Cette seconde préoccupation - nous la partageons également - tient à ce que la

phénoménologie classique n'aurait jamais fait une place de choix à l'affect, au sentiment, au désir ou au deuil. Barthes veut parler de l'apparaître et de l'affect, pas seulement de l'apparaître de l'affect, ou du rôle de l'affect dans l'apparaître, mais bien d'une intentionnalité affective, c’est-à-dire une phénoménalité immédiatement pénétrée par l'affect. Il ne trouve pas les outils pour le faire dans la phénoménologie classique (qu'on imagine être celle de Husserl, voire aussi celle de Heidegger). Notons que Lévinas publie Totalité et infini en 1961 ; Barthes, quand il écrit en 1980, semble ne pas vouloir prendre cet effort d'articulation phénomène/affect en considération.

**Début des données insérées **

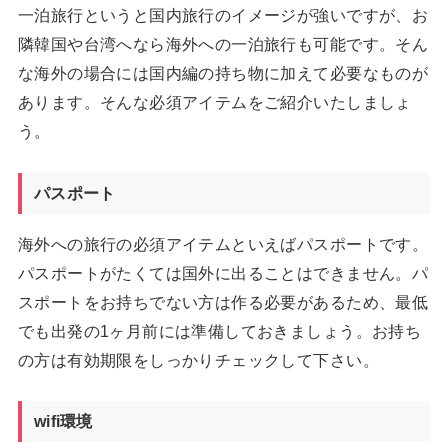
一泊旅行というと国内旅行のイメージが強いですが、お
隣韓国や台湾へなら海外への一泊旅行も可能です。そん
な海外の場合には国内編の持ち物に加えて必要なものが
あります。そんな必須アイテムをご紹介いたしましょ
う。
パスポート
海外への旅行の必須アイテムといえばパスポートです。
パスポートがたくては国外に出ることはできません。パ
スポートをお持ちでない方は作る必要があるため、最低
でも出発の1ヶ月前には準備しておきましょう。お持ち
の方は有効期限をしっかりチェックして下さい。
wifi環境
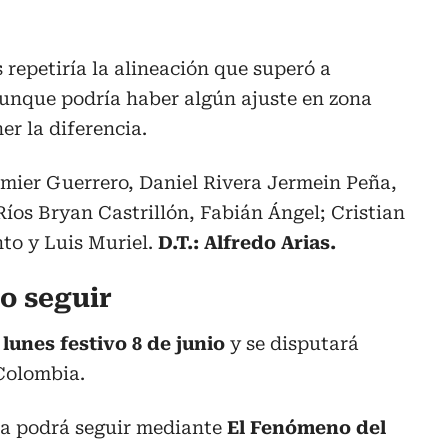
 repetiría la alineación que superó a
aunque podría haber algún ajuste en zona
r la diferencia.
omier Guerrero, Daniel Rivera Jermein Peña,
íos Bryan Castrillón, Fabián Ángel; Cristian
to y Luis Muriel.
D.T.: Alfredo Arias.
o seguir
e
lunes festivo 8 de junio
y se disputará
 Colombia.
 la podrá seguir mediante
El Fenómeno del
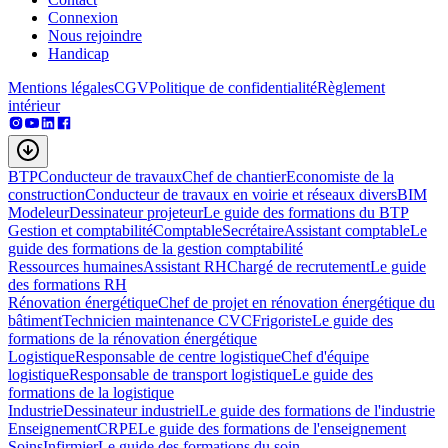
Connexion
Nous rejoindre
Handicap
Mentions légales
CGV
Politique de confidentialité
Règlement
intérieur
BTP
Conducteur de travaux
Chef de chantier
Economiste de la
construction
Conducteur de travaux en voirie et réseaux divers
BIM
Modeleur
Dessinateur projeteur
Le guide des formations du BTP
Gestion et comptabilité
Comptable
Secrétaire
Assistant comptable
Le
guide des formations de la gestion comptabilité
Ressources humaines
Assistant RH
Chargé de recrutement
Le guide
des formations RH
Rénovation énergétique
Chef de projet en rénovation énergétique du
bâtiment
Technicien maintenance CVC
Frigoriste
Le guide des
formations de la rénovation énergétique
Logistique
Responsable de centre logistique
Chef d'équipe
logistique
Responsable de transport logistique
Le guide des
formations de la logistique
Industrie
Dessinateur industriel
Le guide des formations de l'industrie
Enseignement
CRPE
Le guide des formations de l'enseignement
Soins
Infirmier
Le guide des formations du soin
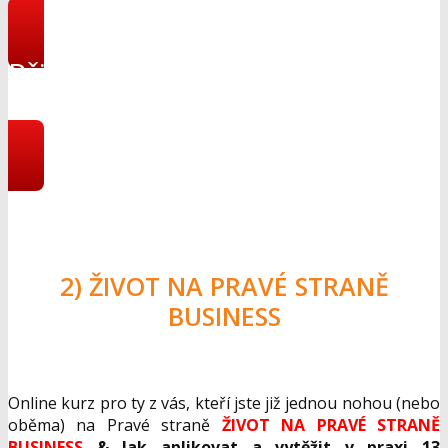
Přihlásit se do online
programu
2) ŽIVOT NA PRAVÉ STRANĚ
BUSINESS
Online kurz pro ty z vás, kteří jste již jednou nohou (nebo
oběma) na Pravé straně
Ž
IVOT NA PRAV
É
STRAN
Ě
BUSINESS
& Jak aplikovat a vyt
ěžit v praxi 13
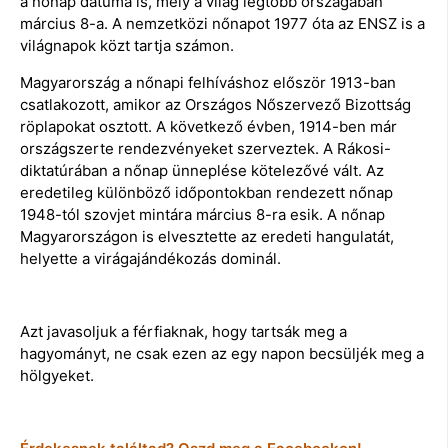
a nőnap dátuma is, mely a világ legtöbb országában
március 8-a. A nemzetközi nőnapot 1977 óta az ENSZ is a
világnapok közt tartja számon.
Magyarország a nőnapi felhíváshoz először 1913-ban
csatlakozott, amikor az Országos Nőszervező Bizottság
röplapokat osztott. A következő évben, 1914-ben már
országszerte rendezvényeket szerveztek. A Rákosi-
diktatúrában a nőnap ünneplése kötelezővé vált. Az
eredetileg különböző időpontokban rendezett nőnap
1948-tól szovjet mintára március 8-ra esik. A nőnap
Magyarországon is elvesztette az eredeti hangulatát,
helyette a virágajándékozás dominál.
Azt javasoljuk a férfiaknak, hogy tartsák meg a
hagyományt, ne csak ezen az egy napon becsüljék meg a
hölgyeket.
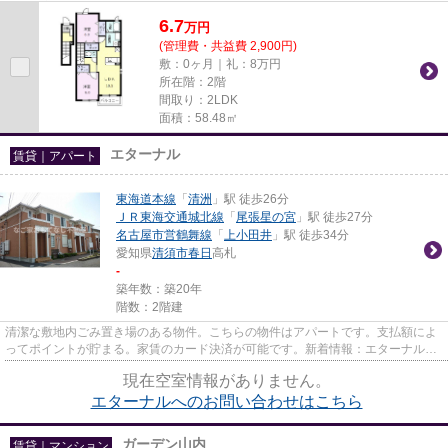
す。最寄りの駅まで徒歩13分の...
6.7
万
円
(管理費・共益費 2,900円)
敷：0ヶ月｜礼：8万円
所在階：2階
間取り：2LDK
面積：58.48㎡
エターナル
賃貸｜アパート
東海道本線
「
清洲
」駅 徒歩26分
ＪＲ東海交通城北線
「
尾張星の宮
」駅 徒歩27分
名古屋市営鶴舞線
「
上小田井
」駅 徒歩34分
愛知県
清須市
春日
高札
-
築年数：築20年
階数：2階建
清潔な敷地内ごみ置き場のある物件。こちらの物件はアパートです。支払額によ
ってポイントが貯まる。家賃のカード決済が可能です。新着情報：エターナルの
空室情報ならコチラ。交通の...
現在空室情報がありません。
エターナルへのお問い合わせはこちら
ガーデン山内
賃貸｜マンション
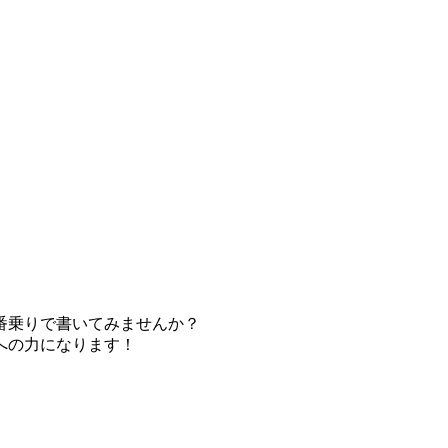
番乗りで書いてみませんか？
への力になります！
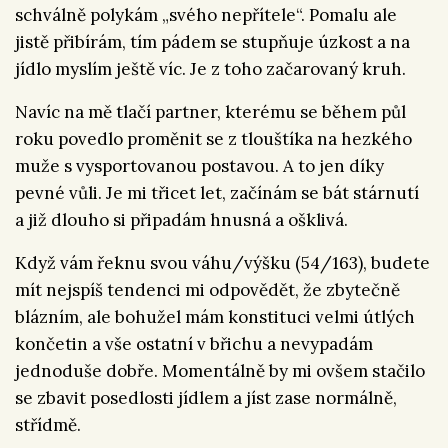
schválně polykám „svého nepřítele“. Pomalu ale
jistě přibírám, tím pádem se stupňuje úzkost a na
jídlo myslím ještě víc. Je z toho začarovaný kruh.
Navíc na mě tlačí partner, kterému se během půl
roku povedlo proměnit se z tlouštíka na hezkého
muže s vysportovanou postavou. A to jen díky
pevné vůli. Je mi třicet let, začínám se bát stárnutí
a již dlouho si připadám hnusná a ošklivá.
Když vám řeknu svou váhu/výšku (54/163), budete
mít nejspíš tendenci mi odpovědět, že zbytečně
blázním, ale bohužel mám konstituci velmi útlých
končetin a vše ostatní v břichu a nevypadám
jednoduše dobře. Momentálně by mi ovšem stačilo
se zbavit posedlosti jídlem a jíst zase normálně,
střídmě.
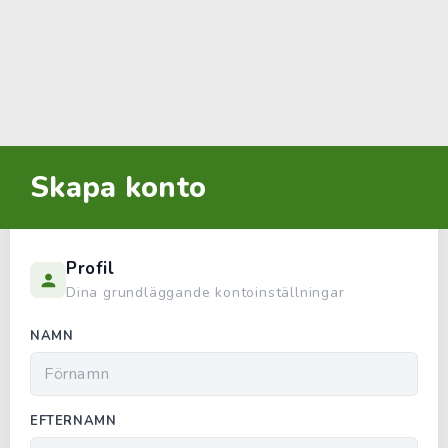
Skapa konto
Profil
Dina grundläggande kontoinställningar
NAMN
EFTERNAMN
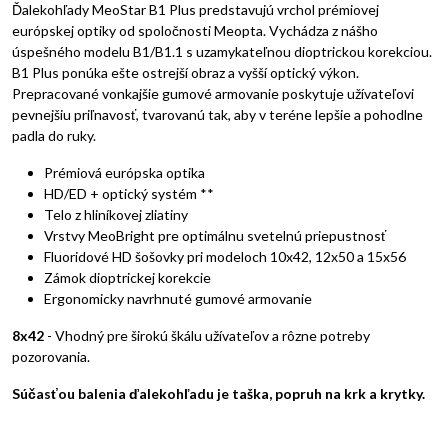
Ďalekohľady MeoStar B1 Plus predstavujú vrchol prémiovej
európskej optiky od spoločnosti Meopta. Vychádza z nášho
úspešného modelu B1/B1.1 s uzamykateľnou dioptrickou korekciou.
B1 Plus ponúka ešte ostrejší obraz a vyšší optický výkon.
Prepracované vonkajšie gumové armovanie poskytuje užívateľovi
pevnejšiu priľnavosť, tvarovanú tak, aby v teréne lepšie a pohodlne
padla do ruky.
Prémiová európska optika
HD/ED + optický systém **
Telo z hliníkovej zliatiny
Vrstvy MeoBright pre optimálnu svetelnú priepustnosť
Fluoridové HD šošovky pri modeloch 10x42, 12x50 a 15x56
Zámok dioptrickej korekcie
Ergonomicky navrhnuté gumové armovanie
8x42
- Vhodný pre širokú škálu užívateľov a rôzne potreby
pozorovania.
Súčasťou balenia ďalekohľadu je taška, popruh na krk a krytky.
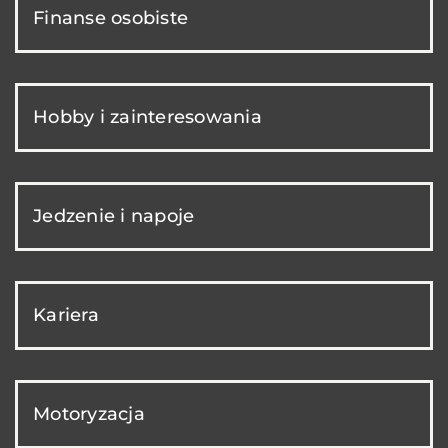
Finanse osobiste
Hobby i zainteresowania
Jedzenie i napoje
Kariera
Motoryzacja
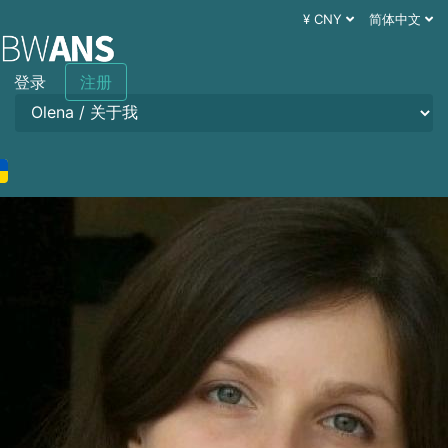
¥ CNY
简体中文
登录
注册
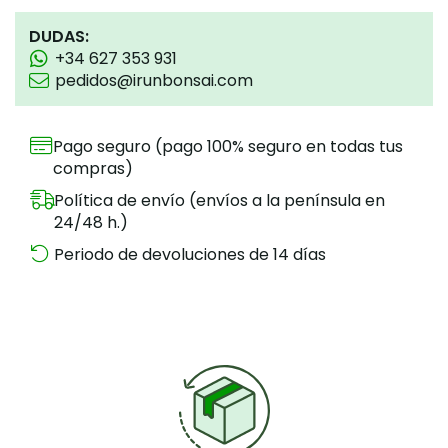
DUDAS:
+34 627 353 931
pedidos@irunbonsai.com
Pago seguro (pago 100% seguro en todas tus
compras)
Política de envío (envíos a la península en
24/48 h.)
Periodo de devoluciones de 14 días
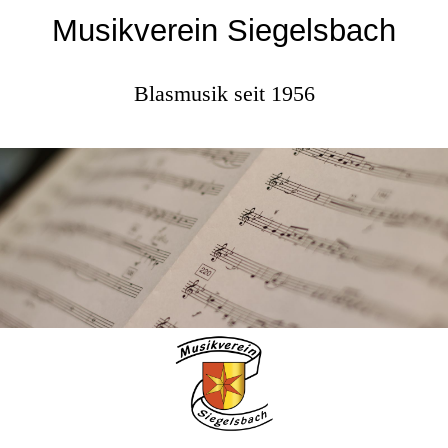
Musikverein Siegelsbach
Blasmusik seit 1956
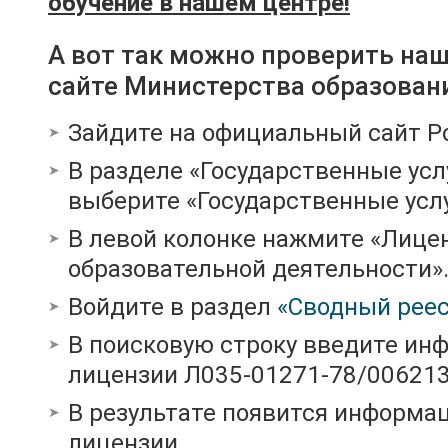
обучение в нашем центре!
А вот так можно проверить на
сайте Министерства образован
Зайдите на официальный сайт Р
В разделе «Государственные усл
выберите «Государственные услу
В левой колонке нажмите «Лице
образовательной деятельности»
Войдите в раздел
«Сводный реес
В поисковую строку введите ин
лицензии Л035-01271-78/00621
В результате появится информац
лицензии.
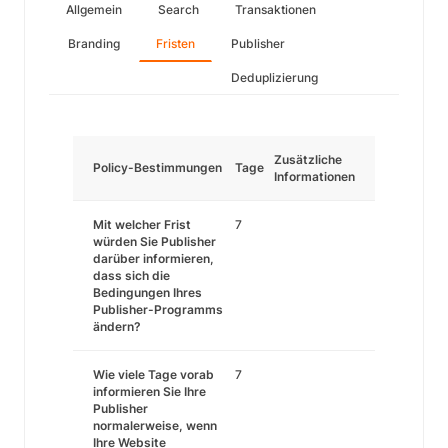
Allgemein
Search
Transaktionen
Branding
Fristen
Publisher
Deduplizierung
Zusätzliche
Policy-Bestimmungen
Tage
Informationen
Mit welcher Frist
7
würden Sie Publisher
darüber informieren,
dass sich die
Bedingungen Ihres
Publisher-Programms
ändern?
Wie viele Tage vorab
7
informieren Sie Ihre
Publisher
normalerweise, wenn
Ihre Website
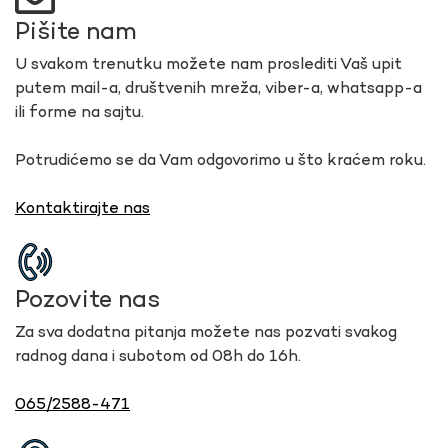
Pišite nam
U svakom trenutku možete nam proslediti Vaš upit
putem mail-a, društvenih mreža, viber-a, whatsapp-a
ili forme na sajtu.
Potrudićemo se da Vam odgovorimo u što kraćem roku.
Kontaktirajte nas
Pozovite nas
Za sva dodatna pitanja možete nas pozvati svakog
radnog dana i subotom od 08h do 16h.
065/2588-471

Pour lui, écartant d'un seul geste toutes les phénoménologies "non-classiques", il n'y a pas eu d'autre phénoménologie depuis la phénoménologie classique. Ici, nous ne suivrons pas directement Barthes et nous voudrons considérer avec attention l'effort de Lévinas : une phénoménologie (aux marges d'elle-même) où il est effectivement question de désir et de deuil, où ces questions même deviennent premières. Cette phénoménologie se compromettant à l'affect, que Barthes semblait appeler de ses voeux, nous la chercherons d'abord dans les descriptions lévinassiennes.

Précisons malgré tout qu'on ne pourra pas dire qu'avec Lévinas, la phénoménologie se compromette avec l'affect ; bien au contraire, la distinction entre l'affect et le phénomène est plus que jamais affirmée. Finalement, ce n'est qu'au prix d'une réévaluation profonde de l'ambition phénoménologique, dans le déplacement de la phénoménologie aux abords de ses limites, et finalement hors d'elle-même, qu'une telle description de l'expérience vécue à la fois affective et phénoménale sera possible. Ainsi, à travers cette rapide évocation du projet de Barthes dans La chambre claire, nous rendons plus explicite l'approche que nous voudrons développer. L'étude voudra faire dialoguer le plan de la description objective du dispositif technique avec celui de la description phénoménologique de l'expérience. Notre enquête phénoménologique/technologique devra s'assurer de maintenir dans l'expérience qu'elle décrit le rapport à la singularité de l'étant, irréductible au jeu des essences. Enfin, elle voudra mobiliser une phénoménologie qui s'est "compromise" avec l'affect, celle de Lévinas.